我正在研究一些代码来平衡括号,这个问题证明对算法最有用.
我用我的第一语言(PHP)实现它,但我正在学习Scala并尝试转换代码.
这是我的PHP代码:
function balanced($string) {
return isBalanced($string, "");
}
function isBalanced($chars, $stack) {
if (!strlen($chars))
return empty($stack);
switch ($chars[0]) {
case '(':
// prepend stack with '(', move to next character
return isBalanced(substr($chars, 1), $chars[0] . $stack);
case ')':
// if '(' seen previously, shift stack, move to next character
return !empty($stack) && isBalanced(substr($chars, 1), substr($stack, 1));
default:
// do nothing to stack, move to next character
return isBalanced(substr($chars, 1), $stack);
}
}
我测试了这个,它有效.但是,当我将其转换为Scala时,它在平衡字符串上失败.
我的Scala代码:
object Main {
def balance(chars: List[Char]): Boolean = {
def balanced(chars: List[Char], stack: String): Boolean = {
if (chars.isEmpty)
stack.isEmpty
else if (chars.head == ')')
balanced(chars.tail, chars.head + stack)
else if (chars.head == '(')
!stack.isEmpty && balanced(chars.tail, stack.tail)
else
balanced(chars.tail, stack)
}
balanced(chars, "")
}
}
我很欣赏这不是最好的Scala代码,但我刚刚开始.一些测试:
balance("(if (0) false (x))".toList) - fails
balance("profit and loss (P&L).\n(cashflow)".toList) - fails
balance(":)".toList) - passes
balance(")(()".toList) - passes
PHP等价物通过了所有这些测试.我在Scala实现中做错了什么?
Aar*_*rup 24
对于它的价值,这是一个更惯用的Scala实现:
def balance(chars: List[Char]): Boolean = {
@tailrec def balanced(chars: List[Char], open: Int): Boolean =
chars match {
case Nil => open == 0
case '(' :: t => balanced(t, open + 1)
case ')' :: t => open > 0 && balanced(t, open - 1)

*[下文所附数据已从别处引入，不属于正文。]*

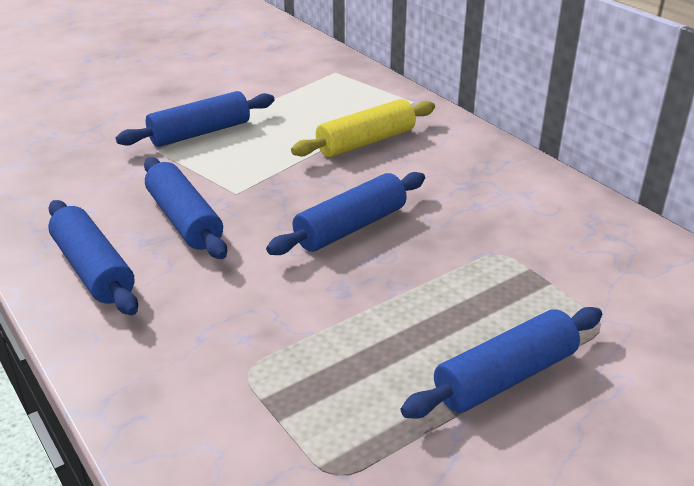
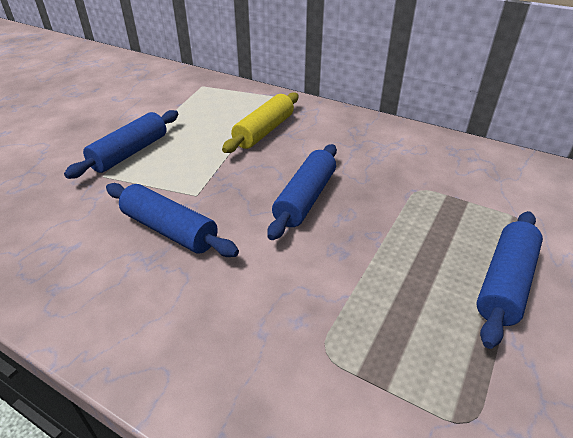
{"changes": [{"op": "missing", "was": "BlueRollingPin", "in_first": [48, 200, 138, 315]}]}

case _ :: t => balanced(t, open)
}
balanced(chars, 0)
}
为了完整起见,我从另一个SO问题中找到了更简洁的"scala-esque"实现:
def balance(chars: List[Char]): Boolean = chars.foldLeft(0){
case (0, ')') => return false
case (x, ')') => x - 1
case (x, '(') => x + 1
case (x, _ ) => x
} == 0
与Aaron Novstrup的答案相同,但使用'if else'.我也参加了同样的课程,但是到目前为止,我们只是被教导.
def balance(chars: List[Char]): Boolean = {
def balanced(chars: List[Char], open: Int): Boolean =
if (chars.isEmpty) open == 0
else if (chars.head == '(') balanced(chars.tail, open + 1)
else if (chars.head == ')') open > 0 && balanced(chars.tail, open - 1)
else balanced(chars.tail, open)
balanced(chars, 0)
}